Wed Jan 18 14:24:44 2017 [Z0][InM][E]: Error executing poll
Wed Jan 18 14:24:44 2017 [Z0][InM][I]: ExitCode: 255
Wed Jan 18 14:24:44 2017 [Z0][ONE][E]: Error monitoring Host us-west-1 (0): Error executing poll
What metric in Cloud Watch is opennebula polling?

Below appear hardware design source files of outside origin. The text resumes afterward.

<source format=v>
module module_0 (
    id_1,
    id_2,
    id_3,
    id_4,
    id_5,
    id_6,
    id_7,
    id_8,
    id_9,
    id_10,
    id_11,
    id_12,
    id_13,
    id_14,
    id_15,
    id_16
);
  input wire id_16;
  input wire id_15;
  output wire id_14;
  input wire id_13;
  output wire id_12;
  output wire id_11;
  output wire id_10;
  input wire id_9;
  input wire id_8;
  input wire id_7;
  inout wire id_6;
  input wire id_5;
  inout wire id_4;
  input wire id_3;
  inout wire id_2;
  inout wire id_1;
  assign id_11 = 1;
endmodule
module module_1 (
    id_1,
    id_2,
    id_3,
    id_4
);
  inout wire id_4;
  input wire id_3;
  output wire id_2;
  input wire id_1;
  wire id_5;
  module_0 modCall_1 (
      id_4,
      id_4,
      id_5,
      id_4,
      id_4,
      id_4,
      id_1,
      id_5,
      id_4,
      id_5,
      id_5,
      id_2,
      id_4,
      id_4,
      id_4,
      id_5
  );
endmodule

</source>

I just increased the cw_mon_time number to 760 so far been good in the last 15 min.
Spoke too soon:
Thu Jan 19 12:27:04 2017 [Z0][InM][I]: Command execution fail: /var/lib/one/remotes/im/run_probes ec2 /var/lib/one//datastores 4124 150 0 us-west-1
Thu Jan 19 12:27:04 2017 [Z0][InM][I]: Request limit exceeded.

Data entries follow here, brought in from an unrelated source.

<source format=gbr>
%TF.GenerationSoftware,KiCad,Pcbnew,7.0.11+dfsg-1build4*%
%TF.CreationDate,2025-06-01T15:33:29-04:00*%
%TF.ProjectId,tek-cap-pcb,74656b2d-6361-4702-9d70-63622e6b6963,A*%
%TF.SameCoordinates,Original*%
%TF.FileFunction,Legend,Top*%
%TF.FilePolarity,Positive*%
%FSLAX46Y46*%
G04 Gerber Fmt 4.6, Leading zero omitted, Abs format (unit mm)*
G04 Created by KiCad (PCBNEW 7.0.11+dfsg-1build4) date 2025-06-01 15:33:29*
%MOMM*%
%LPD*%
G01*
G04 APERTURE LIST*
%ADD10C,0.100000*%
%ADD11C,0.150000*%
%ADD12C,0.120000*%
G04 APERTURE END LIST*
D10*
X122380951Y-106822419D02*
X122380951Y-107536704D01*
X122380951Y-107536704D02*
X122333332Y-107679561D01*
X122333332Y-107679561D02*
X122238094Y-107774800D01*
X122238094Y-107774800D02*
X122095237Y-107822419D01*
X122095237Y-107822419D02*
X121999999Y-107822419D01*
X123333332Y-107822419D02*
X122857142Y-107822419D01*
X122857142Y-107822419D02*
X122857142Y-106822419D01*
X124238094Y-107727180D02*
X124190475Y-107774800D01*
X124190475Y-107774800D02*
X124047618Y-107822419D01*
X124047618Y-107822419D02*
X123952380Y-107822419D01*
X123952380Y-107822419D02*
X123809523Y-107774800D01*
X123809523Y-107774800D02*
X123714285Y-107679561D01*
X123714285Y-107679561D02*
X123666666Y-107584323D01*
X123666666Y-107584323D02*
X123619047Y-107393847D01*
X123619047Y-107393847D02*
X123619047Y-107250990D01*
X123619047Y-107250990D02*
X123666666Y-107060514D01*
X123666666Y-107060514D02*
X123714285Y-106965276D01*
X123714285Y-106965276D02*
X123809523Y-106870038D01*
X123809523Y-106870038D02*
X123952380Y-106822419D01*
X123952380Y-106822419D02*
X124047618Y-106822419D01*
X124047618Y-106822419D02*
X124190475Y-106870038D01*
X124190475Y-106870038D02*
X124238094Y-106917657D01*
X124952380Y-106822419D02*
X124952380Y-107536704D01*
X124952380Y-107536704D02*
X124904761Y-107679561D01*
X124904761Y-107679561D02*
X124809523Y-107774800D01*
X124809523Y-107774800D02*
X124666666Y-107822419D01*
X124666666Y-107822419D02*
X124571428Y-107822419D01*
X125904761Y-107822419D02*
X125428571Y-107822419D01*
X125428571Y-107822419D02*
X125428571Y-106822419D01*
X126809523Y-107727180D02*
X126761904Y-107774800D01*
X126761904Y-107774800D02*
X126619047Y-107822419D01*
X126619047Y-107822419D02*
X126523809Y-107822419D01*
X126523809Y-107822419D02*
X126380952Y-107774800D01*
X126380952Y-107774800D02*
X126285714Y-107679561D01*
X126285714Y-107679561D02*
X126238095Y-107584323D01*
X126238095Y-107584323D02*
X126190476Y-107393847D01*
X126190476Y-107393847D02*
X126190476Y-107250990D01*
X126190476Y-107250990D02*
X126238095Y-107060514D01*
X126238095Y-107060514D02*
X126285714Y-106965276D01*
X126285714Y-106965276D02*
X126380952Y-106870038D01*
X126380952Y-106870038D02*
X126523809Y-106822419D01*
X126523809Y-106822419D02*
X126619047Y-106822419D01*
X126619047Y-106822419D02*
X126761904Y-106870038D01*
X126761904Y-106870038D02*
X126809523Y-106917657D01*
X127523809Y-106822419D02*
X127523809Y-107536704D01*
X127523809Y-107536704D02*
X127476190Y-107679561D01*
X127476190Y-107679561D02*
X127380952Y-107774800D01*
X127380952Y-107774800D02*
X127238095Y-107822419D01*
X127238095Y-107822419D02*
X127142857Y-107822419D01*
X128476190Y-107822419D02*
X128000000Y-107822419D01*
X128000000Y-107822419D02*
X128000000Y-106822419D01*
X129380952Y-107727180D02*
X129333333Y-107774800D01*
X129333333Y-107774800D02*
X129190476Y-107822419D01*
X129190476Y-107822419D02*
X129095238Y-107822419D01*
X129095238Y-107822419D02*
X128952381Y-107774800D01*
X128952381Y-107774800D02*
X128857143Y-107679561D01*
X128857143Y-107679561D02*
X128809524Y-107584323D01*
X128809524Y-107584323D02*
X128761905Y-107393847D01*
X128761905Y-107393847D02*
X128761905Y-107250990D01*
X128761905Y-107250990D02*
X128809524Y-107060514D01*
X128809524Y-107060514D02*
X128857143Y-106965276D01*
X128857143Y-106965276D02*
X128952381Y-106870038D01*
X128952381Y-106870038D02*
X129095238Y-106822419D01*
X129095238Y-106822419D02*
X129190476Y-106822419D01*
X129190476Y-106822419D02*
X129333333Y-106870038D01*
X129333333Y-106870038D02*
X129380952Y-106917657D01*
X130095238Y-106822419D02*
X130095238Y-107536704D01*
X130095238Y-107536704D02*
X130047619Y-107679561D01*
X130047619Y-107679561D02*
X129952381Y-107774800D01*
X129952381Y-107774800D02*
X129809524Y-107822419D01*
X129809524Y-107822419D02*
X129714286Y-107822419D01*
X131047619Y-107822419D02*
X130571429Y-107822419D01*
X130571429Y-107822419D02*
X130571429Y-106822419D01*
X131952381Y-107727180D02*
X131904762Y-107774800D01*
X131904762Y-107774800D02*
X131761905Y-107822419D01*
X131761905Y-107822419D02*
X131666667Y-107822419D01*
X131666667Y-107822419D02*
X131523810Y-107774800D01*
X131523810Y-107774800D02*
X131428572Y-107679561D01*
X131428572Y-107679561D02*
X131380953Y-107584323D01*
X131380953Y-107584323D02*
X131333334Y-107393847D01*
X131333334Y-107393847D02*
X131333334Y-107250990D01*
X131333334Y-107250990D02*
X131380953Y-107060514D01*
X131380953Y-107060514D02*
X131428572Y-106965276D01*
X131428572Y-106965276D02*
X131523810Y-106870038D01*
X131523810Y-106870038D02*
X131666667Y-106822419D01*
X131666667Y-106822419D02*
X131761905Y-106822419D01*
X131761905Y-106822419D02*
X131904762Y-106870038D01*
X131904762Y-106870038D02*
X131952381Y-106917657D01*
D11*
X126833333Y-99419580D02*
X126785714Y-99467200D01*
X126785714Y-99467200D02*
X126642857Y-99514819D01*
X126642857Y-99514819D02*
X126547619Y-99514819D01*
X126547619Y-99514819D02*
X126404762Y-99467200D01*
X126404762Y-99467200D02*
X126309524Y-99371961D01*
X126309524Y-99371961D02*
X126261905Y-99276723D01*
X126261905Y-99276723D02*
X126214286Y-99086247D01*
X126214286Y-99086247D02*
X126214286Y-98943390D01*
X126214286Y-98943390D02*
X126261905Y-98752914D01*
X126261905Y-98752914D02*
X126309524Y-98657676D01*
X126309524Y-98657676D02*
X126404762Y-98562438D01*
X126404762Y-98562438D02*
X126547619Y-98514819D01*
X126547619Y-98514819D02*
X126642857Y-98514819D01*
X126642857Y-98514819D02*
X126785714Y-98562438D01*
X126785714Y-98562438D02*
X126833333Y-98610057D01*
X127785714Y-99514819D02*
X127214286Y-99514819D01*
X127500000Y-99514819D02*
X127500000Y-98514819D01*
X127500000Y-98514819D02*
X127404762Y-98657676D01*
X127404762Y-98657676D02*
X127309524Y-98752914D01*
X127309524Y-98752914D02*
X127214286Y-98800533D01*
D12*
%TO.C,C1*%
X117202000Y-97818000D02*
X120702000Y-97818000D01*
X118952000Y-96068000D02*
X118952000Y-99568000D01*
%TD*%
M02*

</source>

Thu Jan 19 12:27:04 2017 [Z0][InM][E]: Error executing poll
Thu Jan 19 12:27:04 2017 [Z0][InM][I]: ExitCode: 255
Thu Jan 19 12:27:04 2017 [Z0][ONE][E]: Error monitoring Host us-west-1 (0): Error executing poll
What is the exact metric in Cloud Watch is opennebula polling?
GetMetricsStatistics, ListMetrics or something else?
mcabrerizo
(Miguel Ángel Alvarez Cabrerizo)
January 23, 2017, 8:18am
15
Hi debian112!
I’ve checking the source code (ec2_driver.rb) to answer your question. CloudWatch is being used to get the following metrics using get_metric_statistics :
CPUUtilization
NetworkIn
NetworkOut
Cheers!
yes, I checked it. Still a no go. I did notice that upgrading to 5.2.1 help a little, but I still see the error 2 twice in an hour in the oned.log
Ok so this is the AWS statement:
“If an API request exceeds the API request rate for its category, the request returns the
RequestLimitExceeded error code. To prevent this error, ensure that your application doesn’t retry
API requests at a high rate. You can do this by using care when polling and by using exponential
backoff retries”
What can I set in Opennebula to reduce the API requests at a high rate?